Arquiteta e professora do Programa de Pós-Graduação em Urbanismo da FAU/UFRJ, Lucia Costa fez sua tese de doutorado sobre o parque, que, diz ela, sempre foi usado como espaço político. As brigas vão desde as decisões iniciais do projeto até a recente polêmica sobre a ampliação da Marina da Glória, ainda sem desfecho, segundo o Iphan. Lucia ressalta que o parque de hoje reflete não apenas as intenções de quem o projetou, porque, como todo espaço público, existe uma construção social:

- O projeto final do parque, a cara que ele tem hoje, é uma mescla de três agentes: quem projetou, quem administra e a população que usa. Não existe área pública sem conflitos, e cada sociedade os resolve com uma negociação silenciosa. Quando está lotado de mendigos, a classe média se afasta. O poder público entra, resolve, e a classe média volta. Tem sido assim nestes quase 50 anos. Há uma capacidade de regeneração fantástica, e isso faz dele um projeto muito especial.

Discípulo de Burle Marx critica abandono do parque

Os gramados do Parque do Flamengo são bem aparados e há mudas plantadas em vários pontos. Mas muitas das ideias de Burle Marx para o paisagismo dali estão borradas pela falta de manutenção. No gramado que simula as ondas do calçadão de Copacabana, há ervas daninhas que descaracterizam o desenho original. As gramas claras e escuras não estão separadas como deveriam. As plantas avermelhadas aos pés das árvores pau-mulato, num retângulo instalado entre as ondas, não existem mais. O mesmo ocorre em frente ao Monumento aos Pracinhas, onde há pequenas estruturas de concreto com mato onde deveria haver plantas.

Essas constatações são do arquiteto e paisagista Haruyoshi Ono, que diz não gostar de frequentar o parque porque fica "triste e revoltado". O discípulo de Burle Marx, que herdou seu escritório, estima que ainda restam 70% do paisagismo original.
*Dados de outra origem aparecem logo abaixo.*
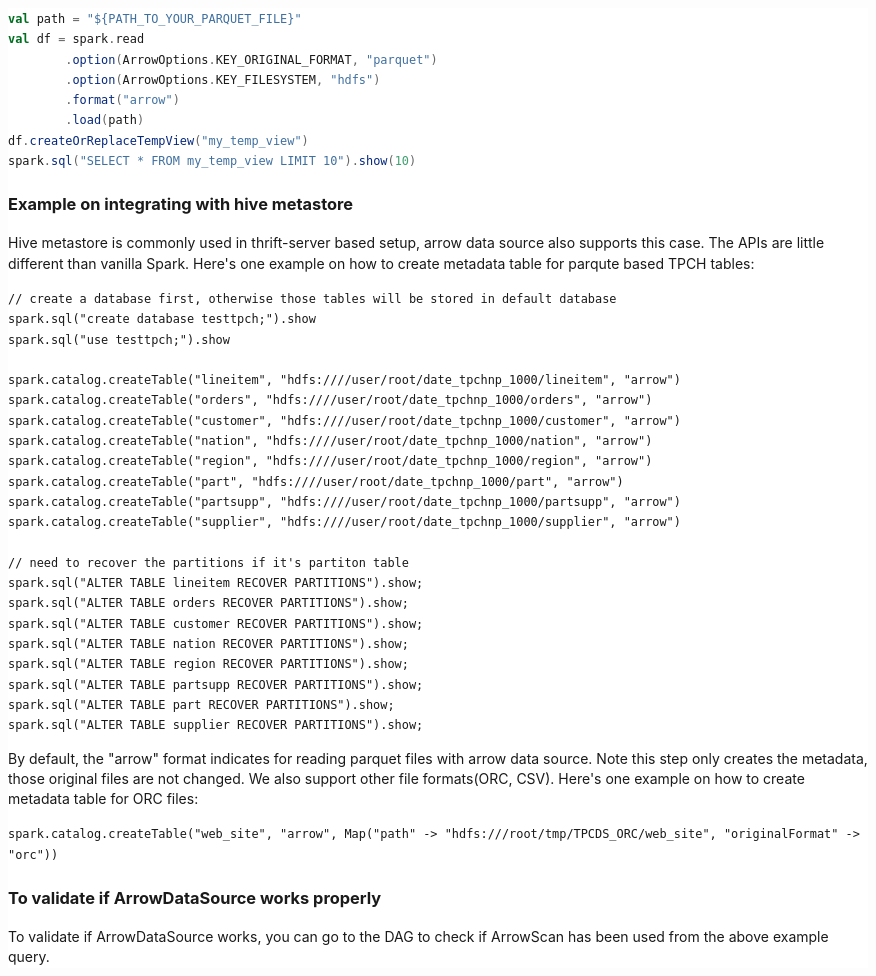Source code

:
 ```scala
val path = "${PATH_TO_YOUR_PARQUET_FILE}"
val df = spark.read
        .option(ArrowOptions.KEY_ORIGINAL_FORMAT, "parquet")
        .option(ArrowOptions.KEY_FILESYSTEM, "hdfs")
        .format("arrow")
        .load(path)
df.createOrReplaceTempView("my_temp_view")
spark.sql("SELECT * FROM my_temp_view LIMIT 10").show(10)
```

### Example on integrating with hive metastore
Hive metastore is commonly used in thrift-server based setup, arrow data source also supports this case. The APIs are little different than vanilla Spark. Here's one example on how to create metadata table for parqute based TPCH tables:
```
// create a database first, otherwise those tables will be stored in default database
spark.sql("create database testtpch;").show
spark.sql("use testtpch;").show

spark.catalog.createTable("lineitem", "hdfs:////user/root/date_tpchnp_1000/lineitem", "arrow")
spark.catalog.createTable("orders", "hdfs:////user/root/date_tpchnp_1000/orders", "arrow")
spark.catalog.createTable("customer", "hdfs:////user/root/date_tpchnp_1000/customer", "arrow")
spark.catalog.createTable("nation", "hdfs:////user/root/date_tpchnp_1000/nation", "arrow")
spark.catalog.createTable("region", "hdfs:////user/root/date_tpchnp_1000/region", "arrow")
spark.catalog.createTable("part", "hdfs:////user/root/date_tpchnp_1000/part", "arrow")
spark.catalog.createTable("partsupp", "hdfs:////user/root/date_tpchnp_1000/partsupp", "arrow")
spark.catalog.createTable("supplier", "hdfs:////user/root/date_tpchnp_1000/supplier", "arrow")

// need to recover the partitions if it's partiton table
spark.sql("ALTER TABLE lineitem RECOVER PARTITIONS").show;
spark.sql("ALTER TABLE orders RECOVER PARTITIONS").show;
spark.sql("ALTER TABLE customer RECOVER PARTITIONS").show;
spark.sql("ALTER TABLE nation RECOVER PARTITIONS").show;
spark.sql("ALTER TABLE region RECOVER PARTITIONS").show;
spark.sql("ALTER TABLE partsupp RECOVER PARTITIONS").show;
spark.sql("ALTER TABLE part RECOVER PARTITIONS").show;
spark.sql("ALTER TABLE supplier RECOVER PARTITIONS").show;
```
By default, the "arrow" format indicates for reading parquet files with arrow data source. Note this step only creates the metadata, those original files are not changed. We also support other file formats(ORC, CSV). Here's one example on how to create metadata table for ORC files:
```
spark.catalog.createTable("web_site", "arrow", Map("path" -> "hdfs:///root/tmp/TPCDS_ORC/web_site", "originalFormat" -> "orc"))
```

### To validate if ArrowDataSource works properly

To validate if ArrowDataSource works, you can go to the DAG to check if ArrowScan has been used from the above example query.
- Quando passo por aqui, sempre penso no Burle Marx. É praticamente um estado de abandono. Sabemos que é quase impossível manter um jardim 100% cuidado, mas ervas-de-passarinho (pragas que matam árvores) são fáceis de se erradicar. As árvores estão quase todas infestadas por doenças e parasitas, e isso é falta de manutenção - diz Ono.

A prefeitura respondeu, em nota, sobre os problemas. A Secretaria de Desenvolvimento Social diz fazer ações periódicas para acolher pessoas em situação de rua. Sobre os problemas de conservação, a Comlurb informa que atua com 120 garis, que fazem a limpeza, manutenção do mobiliário e poda. Engenheiros florestais e agrônomos avaliam as condições da vegetação e programam serviços. A prefeitura afirma não ser a responsável pelo banheiro perto da Marina da Glória. A Rioluz, por sua vez, informa ter um projeto para refazer a iluminação dos jardins perto do MAM. A Guarda Municipal explica manter atuação permanente no parque, com 22 guardas, além de equipes motorizadas.

Para o antropólogo Felipe Berocan Veiga, pesquisador do Laboratório de Etnografia Metropolitana (LeMetro/IFCS/UFRJ), o parque é um dos espaços de lazer mais democráticos do Rio:

- O Aterro é uma espécie de miniatura da cidade, um lugar capaz tanto de traduzir os encantos da natureza quanto os eventuais problemas de segurança.